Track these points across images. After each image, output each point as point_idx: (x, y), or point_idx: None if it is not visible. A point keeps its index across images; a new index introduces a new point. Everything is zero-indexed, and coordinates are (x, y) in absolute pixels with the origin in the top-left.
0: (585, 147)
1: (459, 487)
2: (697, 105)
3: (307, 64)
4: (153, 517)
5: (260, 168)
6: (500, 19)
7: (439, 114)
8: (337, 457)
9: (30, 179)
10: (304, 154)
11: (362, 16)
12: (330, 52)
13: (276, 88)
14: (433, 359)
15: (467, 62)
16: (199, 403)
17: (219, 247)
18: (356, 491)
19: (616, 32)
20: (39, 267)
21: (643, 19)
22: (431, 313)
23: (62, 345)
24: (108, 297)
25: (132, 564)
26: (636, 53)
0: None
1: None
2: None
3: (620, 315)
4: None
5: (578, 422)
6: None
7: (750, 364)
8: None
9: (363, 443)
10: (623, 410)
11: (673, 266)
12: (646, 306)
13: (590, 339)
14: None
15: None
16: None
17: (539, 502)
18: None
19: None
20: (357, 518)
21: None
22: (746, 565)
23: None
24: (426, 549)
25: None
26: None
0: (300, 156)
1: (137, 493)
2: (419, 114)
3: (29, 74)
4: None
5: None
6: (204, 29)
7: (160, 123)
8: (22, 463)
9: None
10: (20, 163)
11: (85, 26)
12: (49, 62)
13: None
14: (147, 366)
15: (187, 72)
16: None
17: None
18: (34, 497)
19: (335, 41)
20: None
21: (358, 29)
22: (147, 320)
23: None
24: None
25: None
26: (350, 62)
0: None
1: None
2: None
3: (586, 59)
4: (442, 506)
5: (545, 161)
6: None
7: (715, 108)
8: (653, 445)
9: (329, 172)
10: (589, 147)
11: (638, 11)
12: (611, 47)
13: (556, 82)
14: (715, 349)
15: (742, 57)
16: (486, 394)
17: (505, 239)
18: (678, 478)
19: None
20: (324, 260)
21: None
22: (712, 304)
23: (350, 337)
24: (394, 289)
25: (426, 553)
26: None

************

#### TASK TO COMPLETE
Retype all of the rows above character for character, with no changes.

#### THE OUTPUT
Track these points across images. After each image, output each point as point_idx: (x, y), or point_idx: None if it is not visible. A point keeps its index across images; a new index introduces a new point. Everything is zero-indexed, and coordinates are (x, y) in absolute pixels with the origin in the top-left.
0: (585, 147)
1: (459, 487)
2: (697, 105)
3: (307, 64)
4: (153, 517)
5: (260, 168)
6: (500, 19)
7: (439, 114)
8: (337, 457)
9: (30, 179)
10: (304, 154)
11: (362, 16)
12: (330, 52)
13: (276, 88)
14: (433, 359)
15: (467, 62)
16: (199, 403)
17: (219, 247)
18: (356, 491)
19: (616, 32)
20: (39, 267)
21: (643, 19)
22: (431, 313)
23: (62, 345)
24: (108, 297)
25: (132, 564)
26: (636, 53)
0: None
1: None
2: None
3: (620, 315)
4: None
5: (578, 422)
6: None
7: (750, 364)
8: None
9: (363, 443)
10: (623, 410)
11: (673, 266)
12: (646, 306)
13: (590, 339)
14: None
15: None
16: None
17: (539, 502)
18: None
19: None
20: (357, 518)
21: None
22: (746, 565)
23: None
24: (426, 549)
25: None
26: None
0: (300, 156)
1: (137, 493)
2: (419, 114)
3: (29, 74)
4: None
5: None
6: (204, 29)
7: (160, 123)
8: (22, 463)
9: None
10: (20, 163)
11: (85, 26)
12: (49, 62)
13: None
14: (147, 366)
15: (187, 72)
16: None
17: None
18: (34, 497)
19: (335, 41)
20: None
21: (358, 29)
22: (147, 320)
23: None
24: None
25: None
26: (350, 62)
0: None
1: None
2: None
3: (586, 59)
4: (442, 506)
5: (545, 161)
6: None
7: (715, 108)
8: (653, 445)
9: (329, 172)
10: (589, 147)
11: (638, 11)
12: (611, 47)
13: (556, 82)
14: (715, 349)
15: (742, 57)
16: (486, 394)
17: (505, 239)
18: (678, 478)
19: None
20: (324, 260)
21: None
22: (712, 304)
23: (350, 337)
24: (394, 289)
25: (426, 553)
26: None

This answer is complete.